I tried doing DGE analysis using NOISeq with no replicates. I got the final results as
Control_mean Treated_mean M D prob ranking Length GC Chrom GeneStart GeneEnd Biotype
ENSG00000000003 1726 1696 0.02529629 30 0.2973327 30.000011 2206 40.40 X 100627109 100639991 protein_coding
ENSG00000000005 1 1 0.00000000 0 0.2493902 0.000000 1205 40.78 X 100584936 100599885 protein_coding
ENSG00000000419 1674 2419 -0.53111124 745 0.7074358 -745.000189 1075 39.85 20 50934867 50958555 protein_coding
ENSG00000000457 232 251 -0.11356256 19 0.3725949 -19.000339 6308 40.14 1 169849631 169894267 protein_coding
ENSG00000000460 420 452 -0.10593344 32 0.3947228 -32.000175 3849 39.22 1 169662007 169854080 protein_coding
ENSG00000000938 2 1 1.00000000 1 0.4415171 1.414214 2637 52.92 1 27612064 27635185 protein_coding
The Ensembl IDs are the row names. The Mean values are the mean counts across replicates (since there are no replicates they remain the same as the original counts). If you look at the M value, which according to the manual is the log2 ratio between the two conditions, it is calculated as log2(control/treated) by NOISeq as opposed to log2(treated/control). I don't know why this is happening because my counts and factor data frames are proper.
The counts are:
Treated_S2 Control_S1
ENSG00000000003 1696 1726
ENSG00000000005 1 1
ENSG00000000419 2419 1674
ENSG00000000457 251 232
ENSG00000000460 452 420
ENSG00000000938 1 2
The factors are:
group
Treated
Control
The command I used to create the NOISeq data object is:
myresults <- noiseq(mydata, factor = "group", k = NULL, norm = "n", pnr = 0.2, nss = 5, v = 0.02, lc = 1, replicates = "no", conditions = c("Treated","Control"))

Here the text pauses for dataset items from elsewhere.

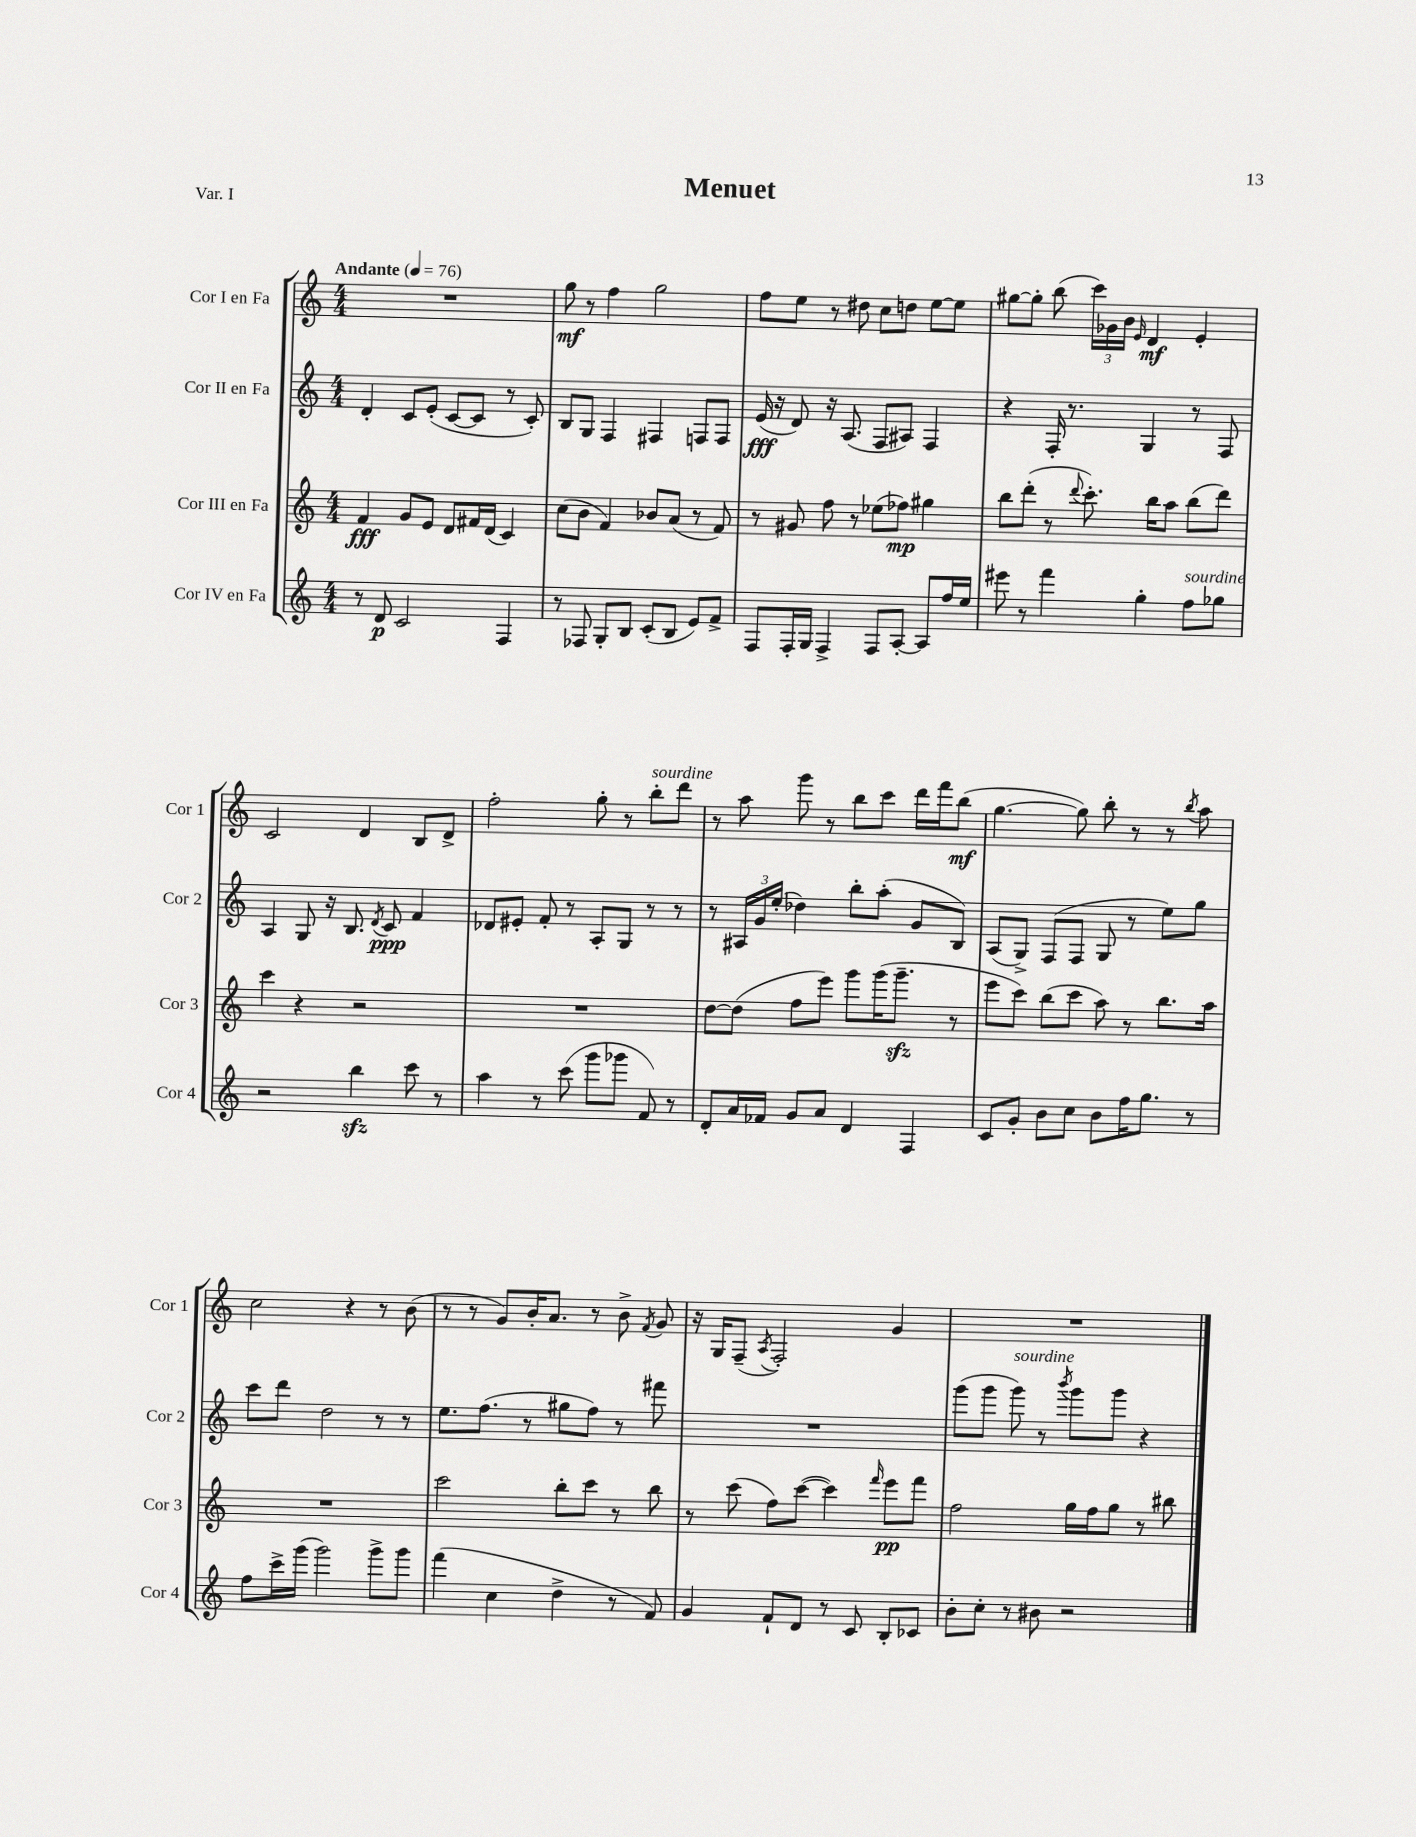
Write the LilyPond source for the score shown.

\header { title = "Menuet" piece = "Var. I" }
<<
\new StaffGroup <<
\new Staff = "s0" \with { instrumentName = "Cor I en Fa" shortInstrumentName = "Cor 1" } {
    \clef treble \key c \major \numericTimeSignature \time 4/4 \tempo "Andante" 4 = 76
    \autoBeamOff R1 |
    g''8\mf r8 f''4 g''2 |
    f''8[ e''8] r8 dis''8 c''8[ d''8] e''8[~ e''8] |
    gis''8[~ gis''8]-. b''8( \tuplet 3/2 { c'''16[) ges'16 b'16] } \grace { e'16 } d'4\mf e'4-. |
    c'2 d'4 b8[ d'8]-> |
    f''2-. g''8-. r8 b''8[-.^\markup { \italic "sourdine" } d'''8] |
    r8 a''8 g'''8 r8 b''8[ c'''8] d'''16[ f'''16 b''8]\mf( |
    g''4.~ g''8) b''8-. r8 r8 \acciaccatura { b''8 } a''8 |
    c''2 r4 r8 b'8( |
    r8 r8 g'8[) b'16-. a'8.] r8 b'8-> \acciaccatura { f'8 } g'8 |
    r16 g16[ f8]--( \acciaccatura { a8 } f2-.) g'4 |
    R1 \bar "|." |
}
\new Staff = "s1" \with { instrumentName = "Cor II en Fa" shortInstrumentName = "Cor 2" } {
    \clef treble \key c \major \numericTimeSignature \time 4/4
    \autoBeamOff d'4-. c'8[ e'8]-.( c'8[~ c'8] r8 c'8-.) |
    b8[ g8] f4 fis4 f8[ f8] |
    e'16\fff( r16 d'8) r16 a8.( f8[ ais8]) f4 |
    r4 f16-. r8. g4 r8 f8 |
    a4 g8 r16 b8. \acciaccatura { d'8 } c'8\ppp f'4 |
    des'8[ eis'8]-. f'8-. r8 a8[-. g8] r8 r8 |
    r8 \tuplet 3/2 { ais16[ g'16 e''16]-.( } des''4) b''8[-. a''8]-.( g'8[ b8]) |
    a8[( g8]->) f8[( f8] g8 r8 e''8[) g''8] |
    c'''8[ d'''8] d''2 r8 r8 |
    e''8.[ f''8.]( r8 gis''8[ f''8]) r8 fis'''8 |
    R1 |
    g'''8[( g'''8] g'''8^\markup { \italic "sourdine" }) r8 \acciaccatura { b'''8 } g'''8[ g'''8] r4 \bar "|." |
}
\new Staff = "s2" \with { instrumentName = "Cor III en Fa" shortInstrumentName = "Cor 3" } {
    \clef treble \key c \major \numericTimeSignature \time 4/4
    \autoBeamOff f'4\fff g'8[ e'8] d'8[ fis'16 d'16]( c'4) |
    c''8[( b'8] f'4) bes'8[ a'8]( r8 f'8) |
    r8 gis'8 f''8 r8 ees''8[( fes''8]\mp) gis''4 |
    b''8[ d'''8]-.( r8 \appoggiatura { d'''8 } c'''8.-.) b''16[ a''8] b''8[( d'''8]) |
    c'''4 r4 r2 |
    R1 |
    d''8[~ d''8]( f''8[ e'''8]) g'''8[ g'''16( g'''8.]--\sfz r8 |
    e'''8[ c'''8]) b''8[( c'''8] a''8) r8 b''8.[ a''16] |
    R1 |
    c'''2 b''8[-. c'''8] r8 b''8 |
    r8 c'''8( f''8[) c'''8]~( c'''4) \grace { f'''16 } e'''8[\pp f'''8] |
    f''2 g''16[ f''16 g''8] r8 bis''8 \bar "|." |
}
\new Staff = "s3" \with { instrumentName = "Cor IV en Fa" shortInstrumentName = "Cor 4" } {
    \clef treble \key c \major \numericTimeSignature \time 4/4
    \autoBeamOff r8 d'8\p c'2 f4 |
    r8 fes8 g8[-. b8] c'8[-.( b8] e'8[) f'8]-> |
    f8[ f16-. g16] f4-> f8[ a8]~-. a8[ f''16 e''16] |
    eis'''8 r8 f'''4 g''4-. f''8[^\markup { \italic "sourdine" } ges''8] |
    r2 b''4\sfz c'''8 r8 |
    a''4 r8 c'''8( g'''8[ ges'''8] f'8) r8 |
    d'8[-. a'16 fes'16] g'8[ a'8] d'4 f4 |
    c'8[ g'8]-. b'8[ c''8] b'8[ f''16 g''8.] r8 |
    f''8[ c'''16-> g'''16]( g'''2) g'''8[-> g'''8] |
    f'''4( c''4 d''4-> r8 f'8) |
    g'4 f'8[-! d'8] r8 c'8 b8[-. ces'8] |
    b'8[-. c''8]-. r8 bis'8 r2 \bar "|." |
}
>>
>>
\layout { \context { \Score \remove "Bar_number_engraver" } }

Somehow NOISEq swaps the control and treated columns and calculates the fold change accordingly. Can someone tell me what's going on?
Ooh, yes, let me check and let you know how it goes!
Also be careful with the sample names. Double check if the samples names correspond to the group you have assigned.